--- SOURCE DOCUMENT ---
All acts of magic have to do with transmutation, that is, with the transformation of one thing into another. For Alfredo this was a daily practice. To transmute experience into word and the word into experience was the substrata of his alchemy. This is what he refers to when he speaks to us of “existing in the duration of the poem,” or when he wagers for “the poetic word rooted in existence itself.” This implies an ethics of language and a way of life. And his life was a transgression of the limits of expression: his poetic word sought the experimental encounter with other material worlds. That explains the approaches to the plastic arts (with Gego), to music (with Del Mónaco), to graphic design (with Leufert), or to Hertzian waves (with Ofrendas, on Radio Nacional de Venezuela, one of the longest running programs in the history of national radio). In El libro de las puertas one of his preferred poetic operations is manifested, which by the way is very closely related to transmutation: it is the transfer, the passing through what is unknown, the exploration of the edges of being to found, in the open, new spaces that might expand the possibilities of matter. We’re talking about the transmuted word. Zoroaster (or Dr. Faustus) did the same thing.
---
§ WRITTEN TASK A: Reproduce the lines of the records beginning with the line containing "方案，提升县医院综合能力，助力县域内医" and continuing through the line containing "Пн - Пт 10:00 - 19:00".
The passage and the records have no connection to each other.
--- RECORDS FOR THIS TASK ---
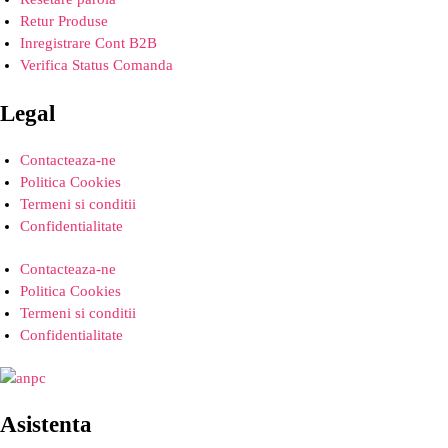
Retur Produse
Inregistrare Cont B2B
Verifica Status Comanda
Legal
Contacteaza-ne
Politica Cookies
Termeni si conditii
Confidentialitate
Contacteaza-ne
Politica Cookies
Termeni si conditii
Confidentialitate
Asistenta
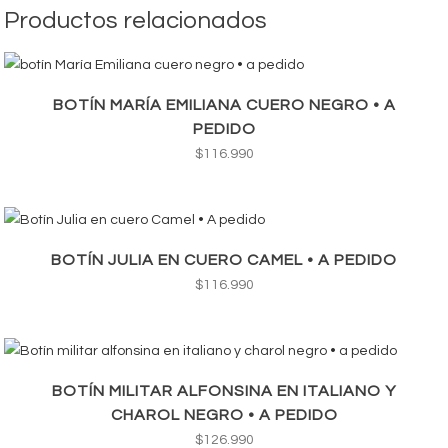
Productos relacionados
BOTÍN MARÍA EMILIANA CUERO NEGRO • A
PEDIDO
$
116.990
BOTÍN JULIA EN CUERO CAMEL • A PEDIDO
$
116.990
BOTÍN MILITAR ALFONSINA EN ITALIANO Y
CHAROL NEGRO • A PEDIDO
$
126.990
---
--- RECORDS FOR THIS TASK ---
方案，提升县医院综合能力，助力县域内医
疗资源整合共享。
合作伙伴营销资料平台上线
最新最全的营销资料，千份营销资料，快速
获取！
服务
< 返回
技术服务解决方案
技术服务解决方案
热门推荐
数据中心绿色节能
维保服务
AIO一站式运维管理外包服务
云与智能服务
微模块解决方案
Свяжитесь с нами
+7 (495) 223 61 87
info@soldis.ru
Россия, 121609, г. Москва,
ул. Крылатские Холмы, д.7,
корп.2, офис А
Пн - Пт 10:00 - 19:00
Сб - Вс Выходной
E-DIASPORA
---
--- RECORDS FOR THIS TASK ---
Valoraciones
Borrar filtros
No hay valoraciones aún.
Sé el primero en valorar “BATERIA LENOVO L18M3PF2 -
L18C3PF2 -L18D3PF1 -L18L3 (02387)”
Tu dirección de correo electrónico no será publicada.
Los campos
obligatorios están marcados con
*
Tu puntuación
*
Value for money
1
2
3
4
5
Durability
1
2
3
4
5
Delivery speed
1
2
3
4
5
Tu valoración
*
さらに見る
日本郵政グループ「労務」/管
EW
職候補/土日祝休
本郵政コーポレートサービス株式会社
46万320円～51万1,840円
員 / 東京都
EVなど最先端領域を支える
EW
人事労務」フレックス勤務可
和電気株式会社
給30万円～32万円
---
§ WRITTEN TASK B: According to the passage on Alfredo's poetics, on which radio station was the program Ofrendas broadcast?

§ RESULT A:
方案，提升县医院综合能力，助力县域内医
疗资源整合共享。
合作伙伴营销资料平台上线
最新最全的营销资料，千份营销资料，快速
获取！
服务
< 返回
技术服务解决方案
技术服务解决方案
热门推荐
数据中心绿色节能
维保服务
AIO一站式运维管理外包服务
云与智能服务
微模块解决方案
Свяжитесь с нами
+7 (495) 223 61 87
info@soldis.ru
Россия, 121609, г. Москва,
ул. Крылатские Холмы, д.7,
корп.2, офис А
Пн - Пт 10:00 - 19:00

§ RESULT B: Radio Nacional de Venezuela